Weedy dry land pasture management ...
Delta County Colorado
I am not sure what article you are referring to, or what your question is. Could you explain a bit more?
Perhaps it does exist, but a document that would cover all of the topics you are after would need to be of book length, perhaps a set of books. A person able to answer all of these things accurately from memory might have a masters or PhD in agronomy and soil science , so years and years of classroom instruction, especially since what is a decent OM content or mineral content in one soil and situation is pitiful in another. Since extension tries to deliver information in a way that is easy to use for a landowner/manager the documents often cover the major issues and then if you want to learn more about specific components you would need to find another article on that topic.
For explanations of ranges of soil micro and macro nutrients the CSU soils lab has a good fact sheet: https://extension.colostate.edu/topic-areas/agriculture/soil-test-explanation-0-502/
When it comes to pasture or rangeland care, the amount of forage and the types of forage plants that can grow is often most limited by the type of soil (amendments can help but are generally not a long term solution) and the amount of rainfall (unless irrigation is available). So the praying is that the rain comes at a time the seeds can germinate and establish. There is no silver bullet plan that can 100% of the time bring a pasture back into production.
Also, the vast majority of land in Colorado is currently or has been overgrazed, many areas of Colorado cannot support even one animal unit on less than 40 acres, every time the ground is overused (grazing, trampling) it gets worse.

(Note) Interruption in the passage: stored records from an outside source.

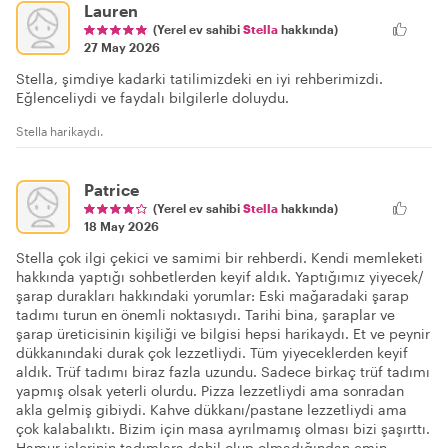
Lauren
(Yerel ev sahibi
Stella
hakkında)
27 May 2026
Stella, şimdiye kadarki tatilimizdeki en iyi rehberimizdi.
Eğlenceliydi ve faydalı bilgilerle doluydu.
Stella harikaydı.
Patrice
(Yerel ev sahibi
Stella
hakkında)
18 May 2026
Stella çok ilgi çekici ve samimi bir rehberdi. Kendi memleketi
hakkında yaptığı sohbetlerden keyif aldık. Yaptığımız yiyecek/
şarap durakları hakkındaki yorumlar: Eski mağaradaki şarap
tadımı turun en önemli noktasıydı. Tarihi bina, şaraplar ve
şarap üreticisinin kişiliği ve bilgisi hepsi harikaydı. Et ve peynir
dükkanındaki durak çok lezzetliydi. Tüm yiyeceklerden keyif
aldık. Trüf tadımı biraz fazla uzundu. Sadece birkaç trüf tadımı
yapmış olsak yeterli olurdu. Pizza lezzetliydi ama sonradan
akla gelmiş gibiydi. Kahve dükkanı/pastane lezzetliydi ama
çok kalabalıktı. Bizim için masa ayrılmamış olması bizi şaşırttı.
Hamur işlerinin tadımlara dahil olup olmadığından emin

Weeds are usually the first issue to address which is likely why the article you were looking at focused on weed control, once weeds are controlled covering the ground with a good plant is the next step before weeds get a chance to return.
If you are looking for Organic solutions to weeds you will need to specifically look for organic documents , some will include both methodologies but most are aimed at conventional management options, unless they are titled for organics.
You may also find the answers you are looking for in specific relation to your property by contacting your local NRCS (Natural Resource Conservation Services) office. They can help you determine the potential and abilities of the soil you are working with and what can be reasonably done to improve it.